-- Work item --
The answer should consist of each line from the data below that includes "beneficiaria".

====== Data for the task

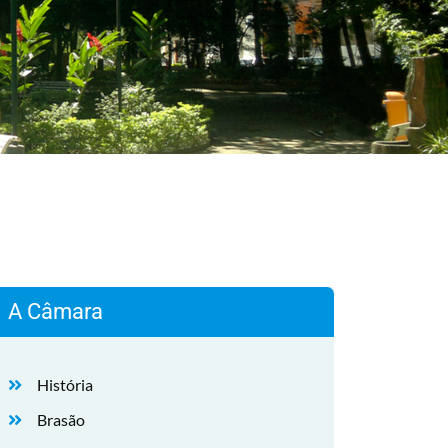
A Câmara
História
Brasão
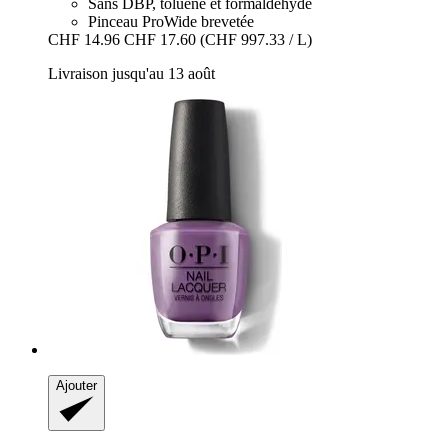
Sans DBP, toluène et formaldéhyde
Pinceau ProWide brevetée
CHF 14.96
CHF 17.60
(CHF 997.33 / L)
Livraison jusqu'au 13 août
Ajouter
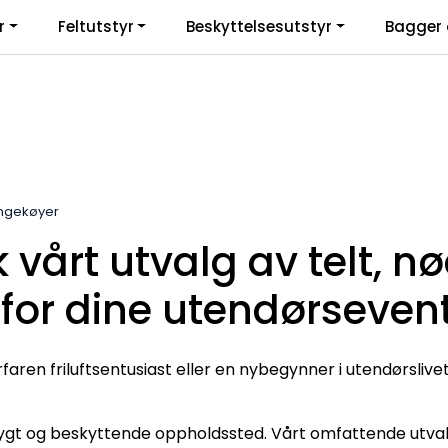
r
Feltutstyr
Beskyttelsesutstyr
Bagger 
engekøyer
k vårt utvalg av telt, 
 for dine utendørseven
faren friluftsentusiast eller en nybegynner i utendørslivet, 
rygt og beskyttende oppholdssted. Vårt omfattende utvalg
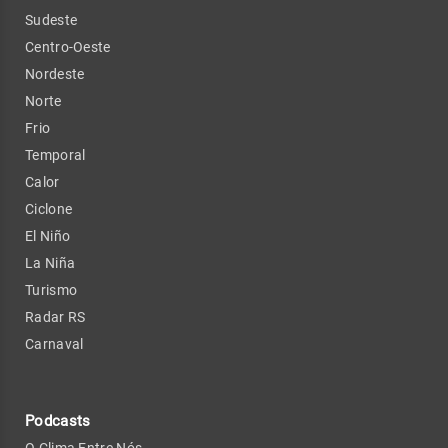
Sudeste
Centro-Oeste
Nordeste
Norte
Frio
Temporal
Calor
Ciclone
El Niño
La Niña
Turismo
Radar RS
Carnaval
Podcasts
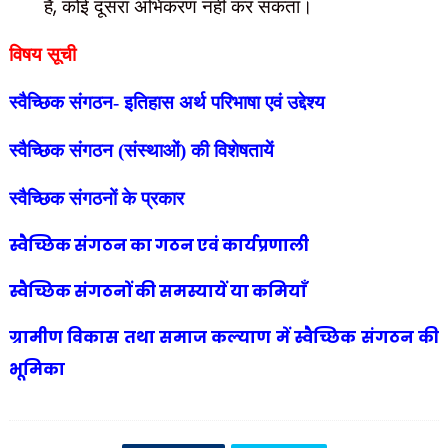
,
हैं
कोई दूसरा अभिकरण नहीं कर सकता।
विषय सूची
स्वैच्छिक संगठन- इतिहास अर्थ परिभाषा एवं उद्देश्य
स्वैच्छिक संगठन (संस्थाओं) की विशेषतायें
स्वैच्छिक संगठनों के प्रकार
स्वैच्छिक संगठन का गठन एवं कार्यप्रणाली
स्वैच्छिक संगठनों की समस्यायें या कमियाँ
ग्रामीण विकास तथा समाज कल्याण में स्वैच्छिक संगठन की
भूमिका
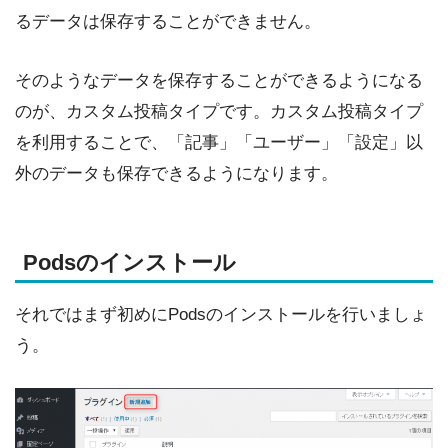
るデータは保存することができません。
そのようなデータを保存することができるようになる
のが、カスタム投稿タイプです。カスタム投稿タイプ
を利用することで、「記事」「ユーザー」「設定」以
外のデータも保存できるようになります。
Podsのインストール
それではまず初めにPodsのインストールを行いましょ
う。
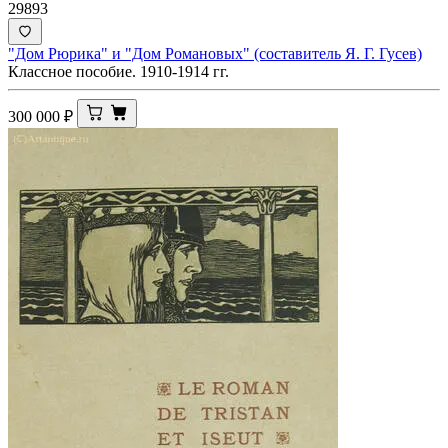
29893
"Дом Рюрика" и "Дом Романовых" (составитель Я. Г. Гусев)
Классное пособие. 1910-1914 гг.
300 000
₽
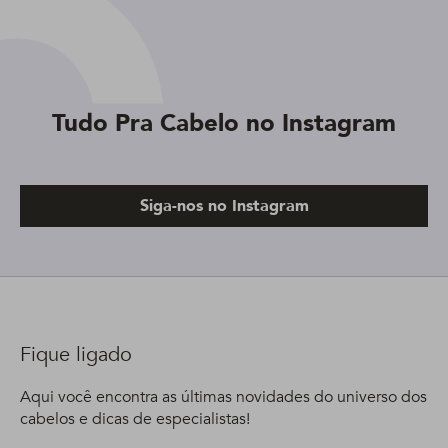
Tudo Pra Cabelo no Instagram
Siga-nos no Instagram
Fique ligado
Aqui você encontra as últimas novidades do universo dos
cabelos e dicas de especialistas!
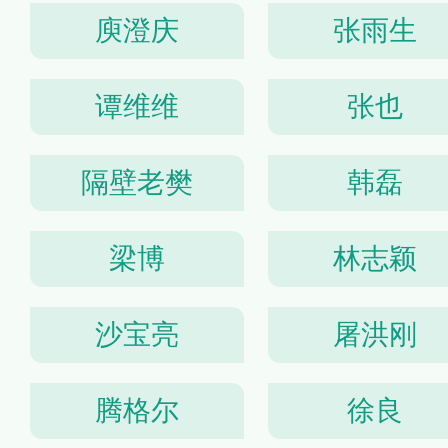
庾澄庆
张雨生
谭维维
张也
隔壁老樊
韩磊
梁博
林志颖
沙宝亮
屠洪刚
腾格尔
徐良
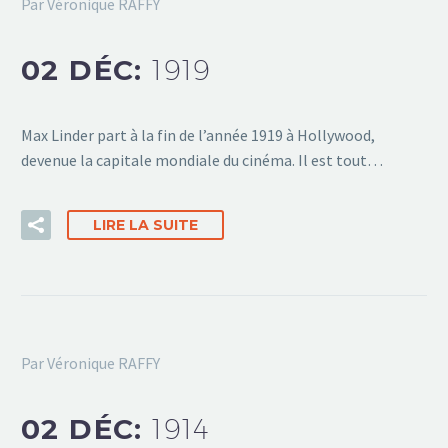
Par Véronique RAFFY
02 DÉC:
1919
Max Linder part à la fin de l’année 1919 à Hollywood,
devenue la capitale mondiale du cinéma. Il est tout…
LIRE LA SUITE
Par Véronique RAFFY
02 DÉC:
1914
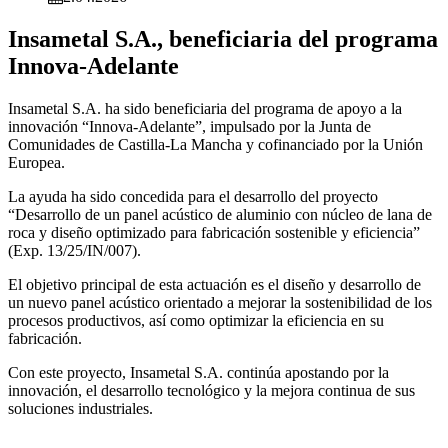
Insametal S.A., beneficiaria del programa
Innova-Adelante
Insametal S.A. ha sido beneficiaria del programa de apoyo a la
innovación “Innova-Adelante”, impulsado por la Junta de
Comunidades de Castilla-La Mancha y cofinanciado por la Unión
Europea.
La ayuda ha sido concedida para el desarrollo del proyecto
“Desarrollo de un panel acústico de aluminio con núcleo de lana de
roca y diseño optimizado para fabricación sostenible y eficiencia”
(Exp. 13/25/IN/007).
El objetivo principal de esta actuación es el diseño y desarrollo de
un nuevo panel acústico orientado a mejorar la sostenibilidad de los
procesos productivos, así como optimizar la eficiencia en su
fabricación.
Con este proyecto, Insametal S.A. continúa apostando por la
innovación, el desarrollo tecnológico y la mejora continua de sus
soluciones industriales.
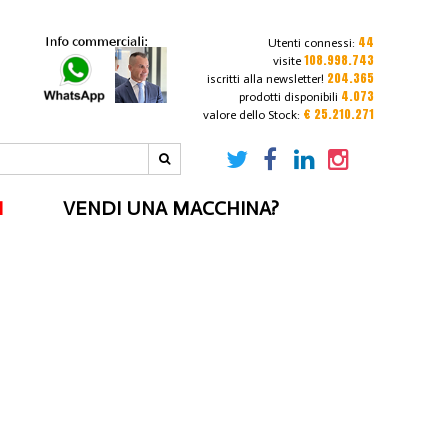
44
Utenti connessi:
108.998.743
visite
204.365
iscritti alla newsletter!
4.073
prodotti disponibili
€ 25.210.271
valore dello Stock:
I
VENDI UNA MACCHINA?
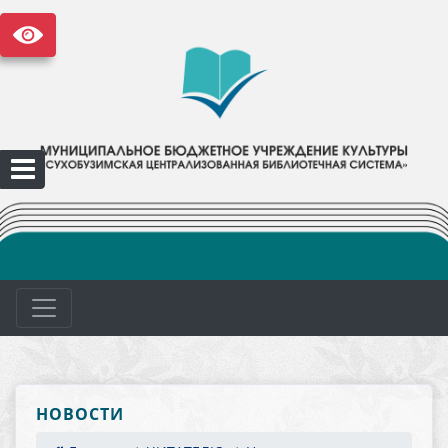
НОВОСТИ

============

-- Answer to this task --
Insametal S.A., beneficiaria del programa
Insametal S.A. ha sido beneficiaria del programa de apoyo a la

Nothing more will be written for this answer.